▶ _Exercise_
Determine how many lines in these records hold "when". Only the number is wanted.

▶ _Stored data entries_
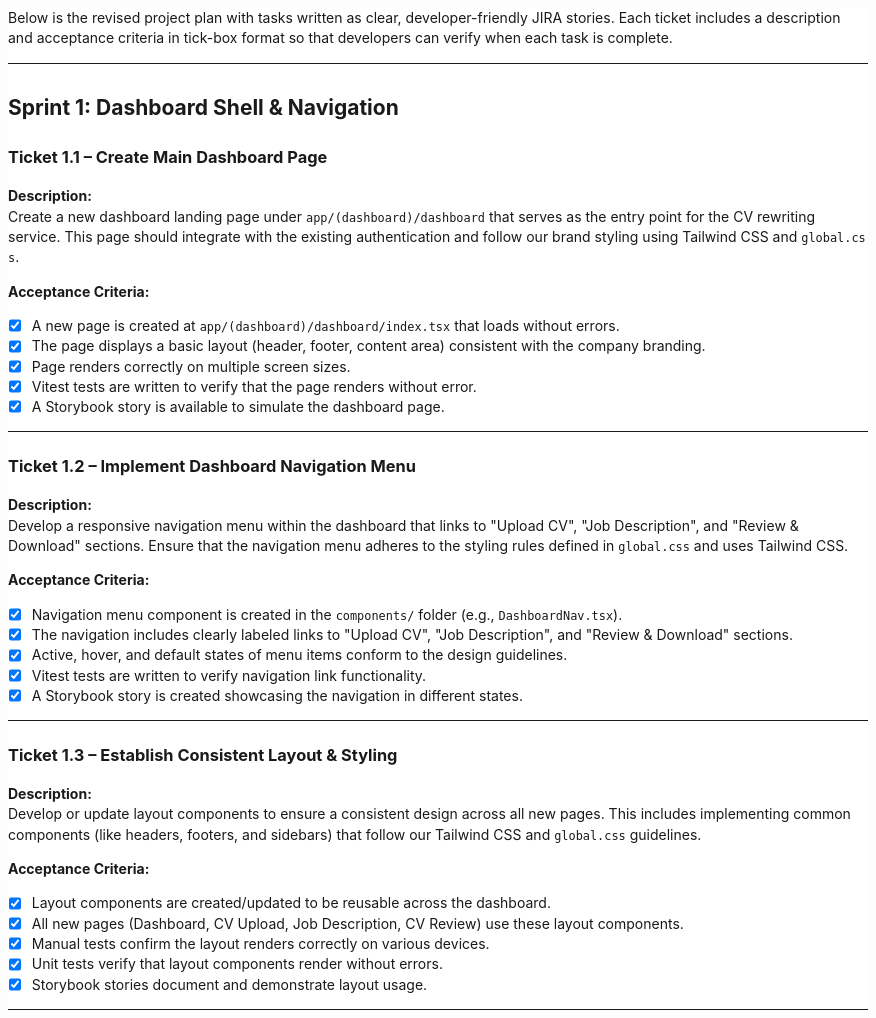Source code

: Below is the revised project plan with tasks written as clear, developer-friendly JIRA stories. Each ticket includes a description and acceptance criteria in tick-box format so that developers can verify when each task is complete.

---

## **Sprint 1: Dashboard Shell & Navigation**

### **Ticket 1.1 – Create Main Dashboard Page**

**Description:**  
Create a new dashboard landing page under `app/(dashboard)/dashboard` that serves as the entry point for the CV rewriting service. This page should integrate with the existing authentication and follow our brand styling using Tailwind CSS and `global.css`.

**Acceptance Criteria:**

- [x] A new page is created at `app/(dashboard)/dashboard/index.tsx` that loads without errors.
- [x] The page displays a basic layout (header, footer, content area) consistent with the company branding.
- [x] Page renders correctly on multiple screen sizes.
- [x] Vitest tests are written to verify that the page renders without error.
- [x] A Storybook story is available to simulate the dashboard page.

---

### **Ticket 1.2 – Implement Dashboard Navigation Menu**

**Description:**  
Develop a responsive navigation menu within the dashboard that links to "Upload CV", "Job Description", and "Review & Download" sections. Ensure that the navigation menu adheres to the styling rules defined in `global.css` and uses Tailwind CSS.

**Acceptance Criteria:**

- [x] Navigation menu component is created in the `components/` folder (e.g., `DashboardNav.tsx`).
- [x] The navigation includes clearly labeled links to "Upload CV", "Job Description", and "Review & Download" sections.
- [x] Active, hover, and default states of menu items conform to the design guidelines.
- [x] Vitest tests are written to verify navigation link functionality.
- [x] A Storybook story is created showcasing the navigation in different states.

---

### **Ticket 1.3 – Establish Consistent Layout & Styling**

**Description:**  
Develop or update layout components to ensure a consistent design across all new pages. This includes implementing common components (like headers, footers, and sidebars) that follow our Tailwind CSS and `global.css` guidelines.

**Acceptance Criteria:**

- [x] Layout components are created/updated to be reusable across the dashboard.
- [x] All new pages (Dashboard, CV Upload, Job Description, CV Review) use these layout components.
- [x] Manual tests confirm the layout renders correctly on various devices.
- [x] Unit tests verify that layout components render without errors.
- [x] Storybook stories document and demonstrate layout usage.

---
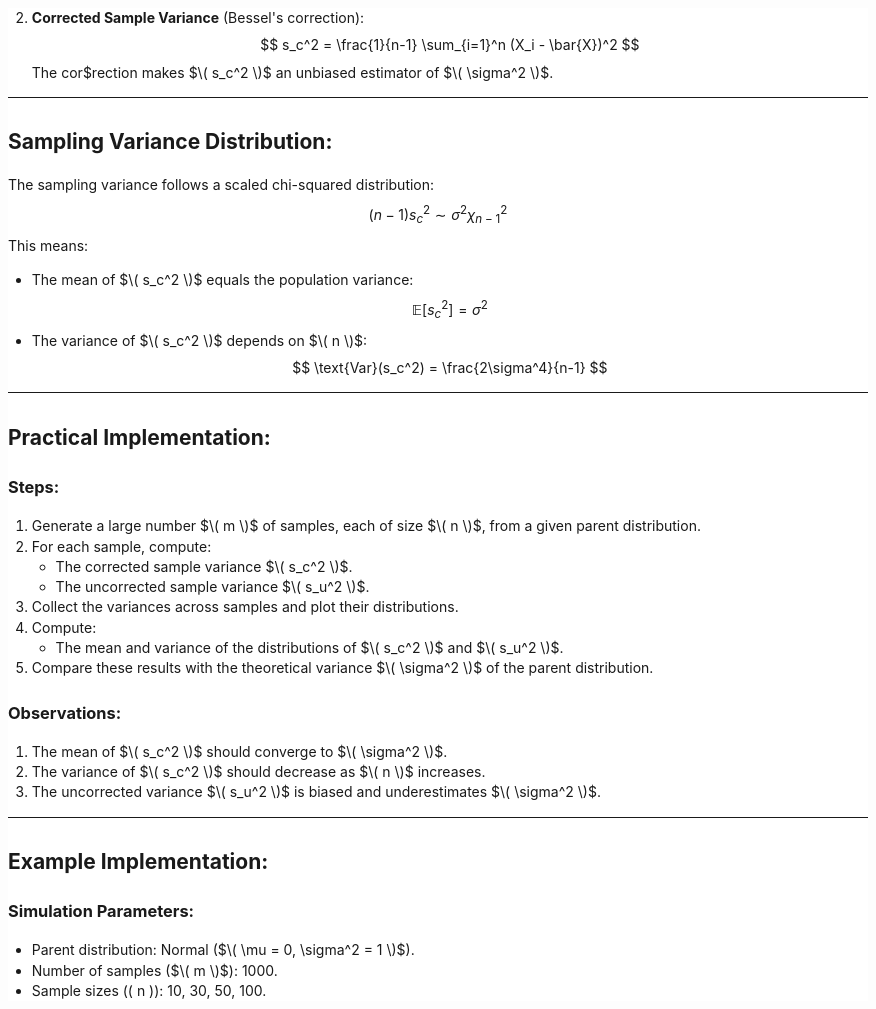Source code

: 2. **Corrected Sample Variance** (Bessel's correction):
   $$
   s_c^2 = \frac{1}{n-1} \sum_{i=1}^n (X_i - \bar{X})^2
   $$
   The cor$rection makes $\( s_c^2 \)$ an unbiased estimator of $\( \sigma^2 \)$.

---

## Sampling Variance Distribution:
The sampling variance follows a scaled chi-squared distribution:
$$
(n-1)s_c^2 \sim \sigma^2 \chi^2_{n-1}
$$
This means:
- The mean of $\( s_c^2 \)$ equals the population variance:
  $$
  \mathbb{E}[s_c^2] = \sigma^2
  $$
- The variance of $\( s_c^2 \)$ depends on $\( n \)$:
  $$
  \text{Var}(s_c^2) = \frac{2\sigma^4}{n-1}
  $$

---

## Practical Implementation:

### Steps:
1. Generate a large number $\( m \)$ of samples, each of size $\( n \)$, from a given parent distribution.
2. For each sample, compute:
   - The corrected sample variance $\( s_c^2 \)$.
   - The uncorrected sample variance $\( s_u^2 \)$.
3. Collect the variances across samples and plot their distributions.
4. Compute:
   - The mean and variance of the distributions of $\( s_c^2 \)$ and $\( s_u^2 \)$.
5. Compare these results with the theoretical variance $\( \sigma^2 \)$ of the parent distribution.

### Observations:
1. The mean of $\( s_c^2 \)$ should converge to $\( \sigma^2 \)$.
2. The variance of $\( s_c^2 \)$ should decrease as $\( n \)$ increases.
3. The uncorrected variance $\( s_u^2 \)$ is biased and underestimates $\( \sigma^2 \)$.

---

## Example Implementation:

### **Simulation Parameters**:
- Parent distribution: Normal ($\( \mu = 0, \sigma^2 = 1 \)$).
- Number of samples ($\( m \)$): 1000.
- Sample sizes (\( n \)): 10, 30, 50, 100.
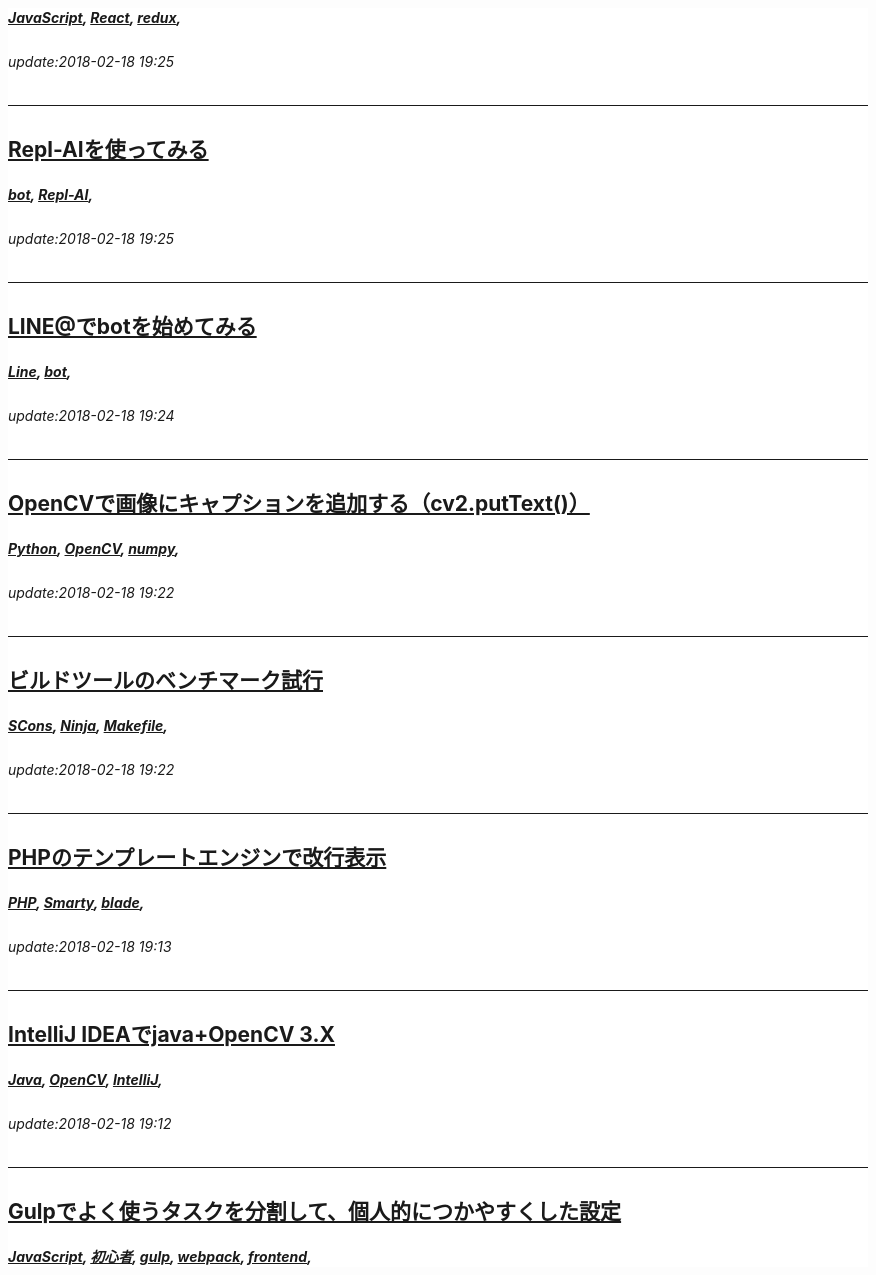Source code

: ##### [JavaScript](https://qiita.com/tags/JavaScript), [React](https://qiita.com/tags/React), [redux](https://qiita.com/tags/redux), 
###### update:2018-02-18 19:25
---
## [Repl-AIを使ってみる](https://qiita.com/ASLA/items/05d6c0869ea225687043)
##### [bot](https://qiita.com/tags/bot), [Repl-AI](https://qiita.com/tags/Repl-AI), 
###### update:2018-02-18 19:25
---
## [LINE@でbotを始めてみる](https://qiita.com/ASLA/items/14fc5a6675e73ecc073d)
##### [Line](https://qiita.com/tags/Line), [bot](https://qiita.com/tags/bot), 
###### update:2018-02-18 19:24
---
## [OpenCVで画像にキャプションを追加する（cv2.putText()）](https://qiita.com/ka10ryu1/items/85ce51ba79332eb8adbc)
##### [Python](https://qiita.com/tags/Python), [OpenCV](https://qiita.com/tags/OpenCV), [numpy](https://qiita.com/tags/numpy), 
###### update:2018-02-18 19:22
---
## [ビルドツールのベンチマーク試行](https://qiita.com/aoimidori27/items/88cba049cf12833adebe)
##### [SCons](https://qiita.com/tags/SCons), [Ninja](https://qiita.com/tags/Ninja), [Makefile](https://qiita.com/tags/Makefile), 
###### update:2018-02-18 19:22
---
## [PHPのテンプレートエンジンで改行表示](https://qiita.com/horikeso/items/f891ea52e2fcda89d170)
##### [PHP](https://qiita.com/tags/PHP), [Smarty](https://qiita.com/tags/Smarty), [blade](https://qiita.com/tags/blade), 
###### update:2018-02-18 19:13
---
## [IntelliJ IDEAでjava+OpenCV 3.X](https://qiita.com/hokarayai/items/d239514dd94c30dda24e)
##### [Java](https://qiita.com/tags/Java), [OpenCV](https://qiita.com/tags/OpenCV), [IntelliJ](https://qiita.com/tags/IntelliJ), 
###### update:2018-02-18 19:12
---
## [Gulpでよく使うタスクを分割して、個人的につかやすくした設定](https://qiita.com/nisshy0516/items/a0c079d08b377a8ef69d)
##### [JavaScript](https://qiita.com/tags/JavaScript), [初心者](https://qiita.com/tags/初心者), [gulp](https://qiita.com/tags/gulp), [webpack](https://qiita.com/tags/webpack), [frontend](https://qiita.com/tags/frontend), 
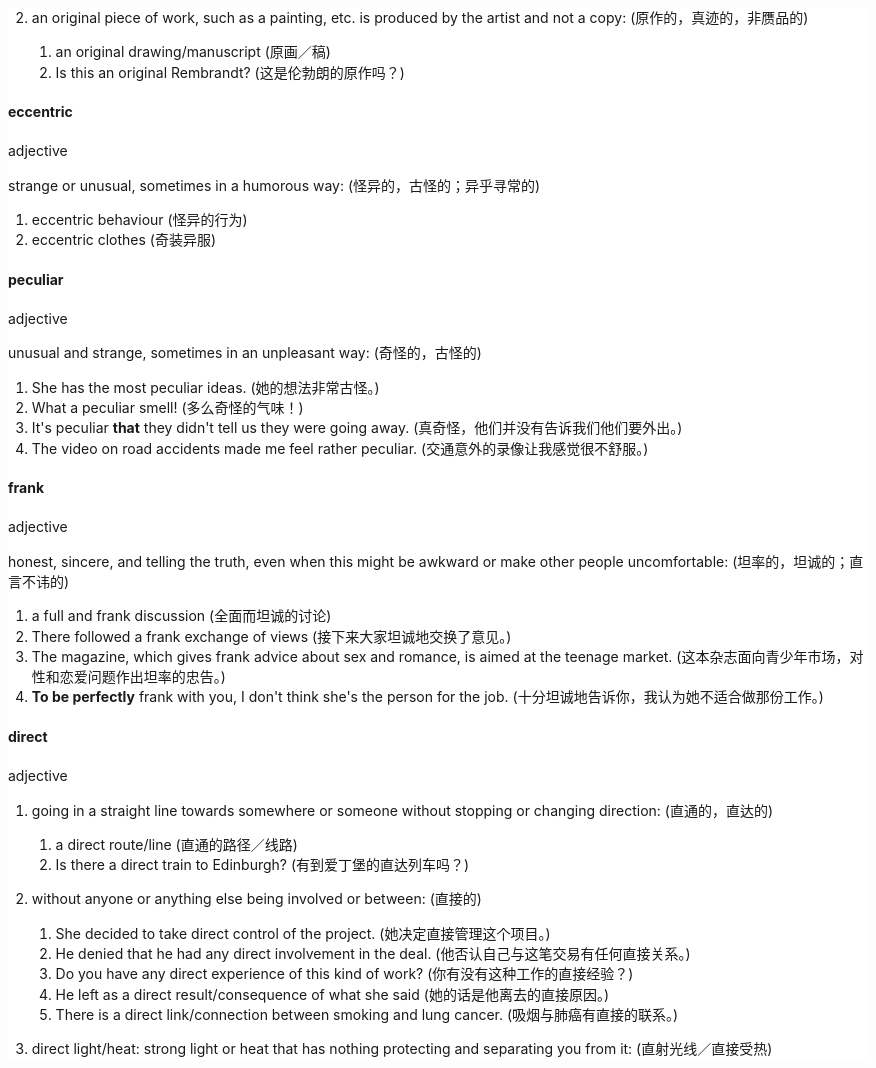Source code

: 2. an original piece of work, such as a painting, etc. is produced by the artist and not a copy: (原作的，真迹的，非赝品的)
   
   1. an original drawing/manuscript (原画／稿)
   2. Is this an original Rembrandt? (这是伦勃朗的原作吗？)

#### eccentric
adjective

strange or unusual, sometimes in a humorous way: (怪异的，古怪的；异乎寻常的)

1. eccentric behaviour (怪异的行为)
2. eccentric clothes (奇装异服)

#### peculiar
adjective

unusual and strange, sometimes in an unpleasant way: (奇怪的，古怪的)

1. She has the most peculiar ideas. (她的想法非常古怪。)
2. What a peculiar smell! (多么奇怪的气味！)
3. It's peculiar **that** they didn't tell us they were going away. (真奇怪，他们并没有告诉我们他们要外出。)
4. The video on road accidents made me feel rather peculiar. (交通意外的录像让我感觉很不舒服。)

#### frank
adjective

honest, sincere, and telling the truth, even when this might be awkward or make other people uncomfortable: (坦率的，坦诚的；直言不讳的)

1. a full and frank discussion (全面而坦诚的讨论)
2. There followed a frank exchange of views (接下来大家坦诚地交换了意见。)
3. The magazine, which gives frank advice about sex and romance, is aimed at the teenage market. (这本杂志面向青少年市场，对性和恋爱问题作出坦率的忠告。)
4. **To be perfectly** frank with you, I don't think she's the person for the job. (十分坦诚地告诉你，我认为她不适合做那份工作。)

#### direct
adjective

1. going in a straight line towards somewhere or someone without stopping or changing direction: (直通的，直达的)
   
   1. a direct route/line (直通的路径／线路)
   2. Is there a direct train to Edinburgh? (有到爱丁堡的直达列车吗？)

2. without anyone or anything else being involved or between: (直接的)
   
   1. She decided to take direct control of the project. (她决定直接管理这个项目。)
   2. He denied that he had any direct involvement in the deal. (他否认自己与这笔交易有任何直接关系。)
   3. Do you have any direct experience of this kind of work? (你有没有这种工作的直接经验？)
   4. He left as a direct result/consequence of what she said (她的话是他离去的直接原因。)
   5. There is a direct link/connection between smoking and lung cancer. (吸烟与肺癌有直接的联系。)

3. direct light/heat: strong light or heat that has nothing protecting and separating you from it: (直射光线／直接受热)
   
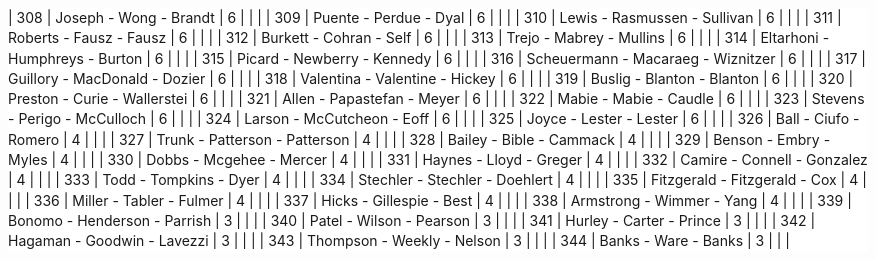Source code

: | 308 | Joseph - Wong - Brandt | 6 |  |  |
| 309 | Puente - Perdue - Dyal | 6 |  |  |
| 310 | Lewis - Rasmussen - Sullivan | 6 |  |  |
| 311 | Roberts - Fausz - Fausz | 6 |  |  |
| 312 | Burkett - Cohran - Self | 6 |  |  |
| 313 | Trejo - Mabrey - Mullins | 6 |  |  |
| 314 | Eltarhoni - Humphreys - Burton | 6 |  |  |
| 315 | Picard - Newberry - Kennedy | 6 |  |  |
| 316 | Scheuermann - Macaraeg - Wiznitzer | 6 |  |  |
| 317 | Guillory - MacDonald - Dozier | 6 |  |  |
| 318 | Valentina - Valentine - Hickey | 6 |  |  |
| 319 | Buslig - Blanton - Blanton | 6 |  |  |
| 320 | Preston - Curie - Wallerstei | 6 |  |  |
| 321 | Allen - Papastefan - Meyer | 6 |  |  |
| 322 | Mabie - Mabie - Caudle | 6 |  |  |
| 323 | Stevens - Perigo - McCulloch | 6 |  |  |
| 324 | Larson - McCutcheon - Eoff | 6 |  |  |
| 325 | Joyce - Lester - Lester | 6 |  |  |
| 326 | Ball - Ciufo - Romero | 4 |  |  |
| 327 | Trunk - Patterson - Patterson | 4 |  |  |
| 328 | Bailey - Bible - Cammack | 4 |  |  |
| 329 | Benson - Embry - Myles | 4 |  |  |
| 330 | Dobbs - Mcgehee - Mercer | 4 |  |  |
| 331 | Haynes - Lloyd - Greger | 4 |  |  |
| 332 | Camire - Connell - Gonzalez | 4 |  |  |
| 333 | Todd - Tompkins - Dyer | 4 |  |  |
| 334 | Stechler - Stechler - Doehlert | 4 |  |  |
| 335 | Fitzgerald - Fitzgerald - Cox | 4 |  |  |
| 336 | Miller - Tabler - Fulmer | 4 |  |  |
| 337 | Hicks - Gillespie - Best | 4 |  |  |
| 338 | Armstrong - Wimmer - Yang | 4 |  |  |
| 339 | Bonomo - Henderson - Parrish | 3 |  |  |
| 340 | Patel - Wilson - Pearson | 3 |  |  |
| 341 | Hurley - Carter - Prince | 3 |  |  |
| 342 | Hagaman - Goodwin - Lavezzi | 3 |  |  |
| 343 | Thompson - Weekly - Nelson | 3 |  |  |
| 344 | Banks - Ware - Banks | 3 |  |  |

▶ _Result for this task_
2